The Outreach Program
Hezekiah wanted to reach all Jews everywhere. He realized that God was worthy of the praise of many, certainly more than just that of his own people of Judah. In 2 Chronicles 29:24, we see that Hezekiah had previously ordered sacrifices to be made for all Israel, hoping for a revival among the Jews of the north. His desire anticipated Paul’s prophecy that, “All Israel will be saved” (Rom. 11:26). This has always been the heart of God and still is today. In light of this, Hezekiah sent messengers out “from Beersheba even to Dan.” This is a colloquial way of saying that he reached out to everyone in the nation (as some might say, “from sea to shining sea”).
But this meant that Hezekiah would also be reaching out to his sworn enemies in the northern kingdom of Israel! Why would he do this? Because he was quite concerned that the Passover feast be celebrated “as it was prescribed” (30:5).

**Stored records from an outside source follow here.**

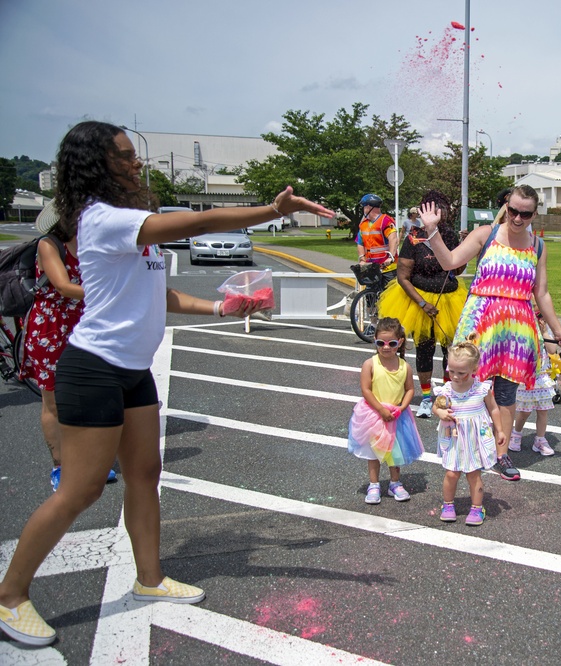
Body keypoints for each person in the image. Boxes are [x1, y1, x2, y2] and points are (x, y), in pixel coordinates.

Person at [0, 120, 334, 647]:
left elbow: (161, 295)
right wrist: (273, 211)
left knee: (144, 474)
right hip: (94, 367)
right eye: (127, 155)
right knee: (82, 489)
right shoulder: (104, 219)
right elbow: (199, 224)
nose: (137, 163)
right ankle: (10, 595)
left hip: (132, 370)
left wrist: (223, 306)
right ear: (97, 165)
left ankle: (150, 579)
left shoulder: (129, 222)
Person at [419, 184, 561, 483]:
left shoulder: (538, 246)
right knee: (468, 386)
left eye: (525, 214)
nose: (517, 218)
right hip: (480, 323)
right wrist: (432, 232)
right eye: (513, 210)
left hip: (517, 329)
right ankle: (463, 444)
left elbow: (541, 291)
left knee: (506, 393)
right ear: (506, 206)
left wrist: (557, 330)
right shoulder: (486, 234)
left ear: (534, 214)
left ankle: (501, 455)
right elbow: (450, 262)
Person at [19, 206, 115, 491]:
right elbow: (63, 286)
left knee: (90, 395)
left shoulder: (92, 244)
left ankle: (91, 459)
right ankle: (60, 466)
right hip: (51, 326)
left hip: (85, 323)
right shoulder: (49, 245)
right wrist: (114, 291)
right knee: (53, 401)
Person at [378, 190, 468, 419]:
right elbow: (403, 277)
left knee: (452, 351)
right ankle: (427, 398)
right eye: (433, 209)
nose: (439, 214)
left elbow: (457, 269)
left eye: (442, 209)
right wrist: (422, 303)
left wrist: (465, 249)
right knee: (425, 349)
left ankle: (447, 396)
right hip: (419, 301)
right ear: (423, 212)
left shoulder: (449, 235)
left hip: (451, 299)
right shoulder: (412, 238)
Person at [347, 317, 423, 504]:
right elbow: (366, 389)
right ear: (375, 341)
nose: (386, 347)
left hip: (397, 415)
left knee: (395, 451)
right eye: (381, 343)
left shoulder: (405, 367)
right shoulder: (370, 364)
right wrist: (381, 409)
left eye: (392, 343)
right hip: (374, 414)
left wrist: (402, 407)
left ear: (400, 343)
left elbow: (410, 389)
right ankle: (374, 484)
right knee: (373, 452)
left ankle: (394, 483)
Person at [433, 340, 502, 525]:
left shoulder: (481, 389)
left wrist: (500, 430)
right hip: (454, 438)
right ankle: (447, 505)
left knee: (474, 474)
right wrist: (441, 412)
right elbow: (435, 407)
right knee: (451, 474)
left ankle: (477, 508)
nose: (455, 376)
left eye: (461, 372)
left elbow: (494, 409)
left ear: (474, 369)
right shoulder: (447, 389)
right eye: (451, 370)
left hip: (475, 438)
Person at [511, 308, 559, 457]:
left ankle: (540, 440)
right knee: (524, 411)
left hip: (542, 378)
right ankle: (516, 434)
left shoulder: (545, 329)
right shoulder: (521, 327)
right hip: (527, 376)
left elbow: (552, 350)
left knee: (543, 411)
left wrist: (544, 331)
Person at [356, 193, 398, 273]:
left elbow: (393, 239)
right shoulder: (363, 224)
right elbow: (360, 243)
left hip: (387, 267)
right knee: (370, 286)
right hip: (370, 266)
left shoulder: (386, 221)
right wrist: (362, 259)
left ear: (368, 207)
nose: (363, 210)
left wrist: (391, 257)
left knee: (388, 285)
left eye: (364, 207)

In Deuteronomy 16:16, we read that all Jews everywhere were to come to the Temple in Jerusalem to celebrate Passover (as well as Pentecost and the Feast of Tabernacles). Since the division of the kingdom after Solomon’s reign, it was only the southern kingdom of Judah that met in Jerusalem for Passover worship. Even then, many in the kingdom of Judah had neglected to do this, or at least had not kept the feast as the Scriptures required.
One might think that Hezekiah need not encourage others to come and celebrate, rationalizing that as long as he was personally celebrating and worshipping God, it would be “good enough.” But it was not good enough for Hezekiah. He understood that the meaning of Passover was not only to redeem Israel, but to reach out to others so they could be redeemed as well (see Ex. 12:4). At the time of the first Passover, Israel reached out to their Egyptian neighbors, and ultimately there was a “mixed multitude” – not just Hebrews – who left Egypt (Ex. 12:38). Because the Lamb of redemption is always greater than your needs, you can share and reach out with the same grace you have received. Even then, redemption was to the Jew first, but not to the Jew only!

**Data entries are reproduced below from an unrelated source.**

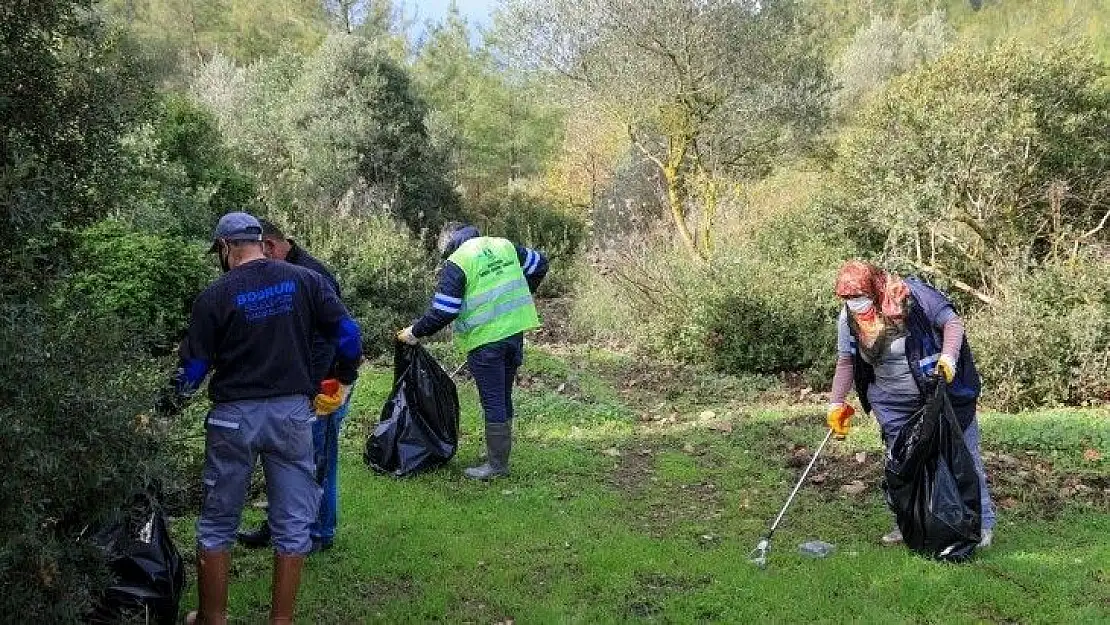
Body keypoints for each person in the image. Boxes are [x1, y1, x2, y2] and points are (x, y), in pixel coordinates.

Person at [160, 212, 362, 624]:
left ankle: (212, 618)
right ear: (259, 241)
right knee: (293, 523)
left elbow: (195, 369)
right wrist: (344, 378)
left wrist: (164, 407)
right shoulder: (305, 280)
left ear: (225, 248)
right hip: (292, 415)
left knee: (218, 522)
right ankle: (280, 621)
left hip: (233, 420)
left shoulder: (214, 296)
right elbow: (348, 334)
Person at [825, 260, 996, 548]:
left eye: (858, 296)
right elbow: (846, 361)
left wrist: (949, 357)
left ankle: (981, 525)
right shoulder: (850, 319)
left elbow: (953, 323)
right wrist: (835, 404)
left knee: (964, 456)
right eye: (848, 299)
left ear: (873, 286)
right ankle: (908, 525)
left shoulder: (913, 296)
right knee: (901, 464)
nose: (854, 304)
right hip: (891, 402)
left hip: (940, 393)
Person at [397, 222, 548, 480]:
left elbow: (444, 311)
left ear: (451, 243)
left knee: (492, 400)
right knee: (503, 394)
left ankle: (497, 466)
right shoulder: (503, 245)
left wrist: (414, 332)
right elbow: (540, 263)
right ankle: (497, 454)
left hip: (486, 340)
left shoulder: (458, 263)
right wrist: (526, 289)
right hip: (514, 332)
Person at [237, 219, 351, 553]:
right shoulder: (279, 272)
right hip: (289, 387)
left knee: (317, 460)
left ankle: (319, 534)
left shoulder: (313, 276)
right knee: (284, 461)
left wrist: (310, 389)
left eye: (258, 254)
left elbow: (333, 339)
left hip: (323, 386)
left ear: (270, 247)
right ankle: (278, 526)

Hezekiah understood the teaching in Scripture that all believers should encourage others to follow the Lord. This spiritual insight became a biblical mandate in the New Covenant: “Go into all the world...” (Matt. 28:18-20). Here we see pictured the kind of service we all need to be living out. The feast of Passover is a yearly reminder to be reaching out to others with an invitation to come to the Lord, celebrate redemption, and rejoice in the Lamb of God. Those who reach out share in the heart of God who desires “all to come to repentance” (2 Pet. 3:9). Believers who do not reach out will eventually dry up spiritually. A hidden faith is not a fruitful faith. The truth is, the more you give your faith away, the more you have!
In one year’s time, a congregation can grow to twice its size. How? It’s simple really: each one reach one. If each believer brought just one person to know Messiah and be part of his congregation, then that congregation’s attendance would soon double. Growth like this is important, not merely for things to get bigger. Rather, just as in Hezekiah’s day, the Lord is always worthy of the praise of many!

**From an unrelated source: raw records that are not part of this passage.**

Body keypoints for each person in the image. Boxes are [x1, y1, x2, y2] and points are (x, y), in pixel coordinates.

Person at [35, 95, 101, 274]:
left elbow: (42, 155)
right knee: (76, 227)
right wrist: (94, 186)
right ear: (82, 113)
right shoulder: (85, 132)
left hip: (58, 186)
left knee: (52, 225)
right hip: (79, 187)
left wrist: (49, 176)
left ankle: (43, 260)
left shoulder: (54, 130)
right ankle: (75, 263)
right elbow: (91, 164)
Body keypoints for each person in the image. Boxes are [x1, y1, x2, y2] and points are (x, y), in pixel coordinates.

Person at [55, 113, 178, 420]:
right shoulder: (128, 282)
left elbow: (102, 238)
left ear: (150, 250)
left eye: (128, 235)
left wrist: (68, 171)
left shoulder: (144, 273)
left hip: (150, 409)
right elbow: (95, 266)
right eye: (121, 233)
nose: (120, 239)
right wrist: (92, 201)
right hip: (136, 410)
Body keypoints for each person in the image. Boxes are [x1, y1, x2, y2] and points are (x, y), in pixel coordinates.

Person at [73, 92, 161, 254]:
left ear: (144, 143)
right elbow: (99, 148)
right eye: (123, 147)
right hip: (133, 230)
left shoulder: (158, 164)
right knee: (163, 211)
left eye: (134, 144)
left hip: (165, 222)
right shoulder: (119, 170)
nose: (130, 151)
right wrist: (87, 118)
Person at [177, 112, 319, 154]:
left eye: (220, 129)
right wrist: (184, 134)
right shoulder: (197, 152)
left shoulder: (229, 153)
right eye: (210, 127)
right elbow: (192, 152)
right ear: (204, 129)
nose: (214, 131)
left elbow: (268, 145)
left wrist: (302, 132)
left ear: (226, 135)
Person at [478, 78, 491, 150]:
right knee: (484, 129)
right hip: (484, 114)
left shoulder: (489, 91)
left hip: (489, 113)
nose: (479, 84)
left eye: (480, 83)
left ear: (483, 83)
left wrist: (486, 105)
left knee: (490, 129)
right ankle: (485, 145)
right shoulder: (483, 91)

The response to Hezekiah’s gracious invitation had mixed reviews.
Many who did not believe mocked and laughed at such an invitation (30:10), but the humble repented and found salvation in the Lamb (30:11). The repentant of Judah found unity “by the hand of God… and great joy” (30:12, 21).
So don’t let the nay-sayers keep you from the “great joy” the Lord has for you; reach out instead! For Scripture assures us that there is a remnant of Jewish people prepared even now to humble themselves and come to the Lamb of God (Rom. 11:5-6). During Passover season, and all year round, let’s invite our Jewish friends, and all our friends who don’t yet know the Lord, to hear the Good News of Yeshua.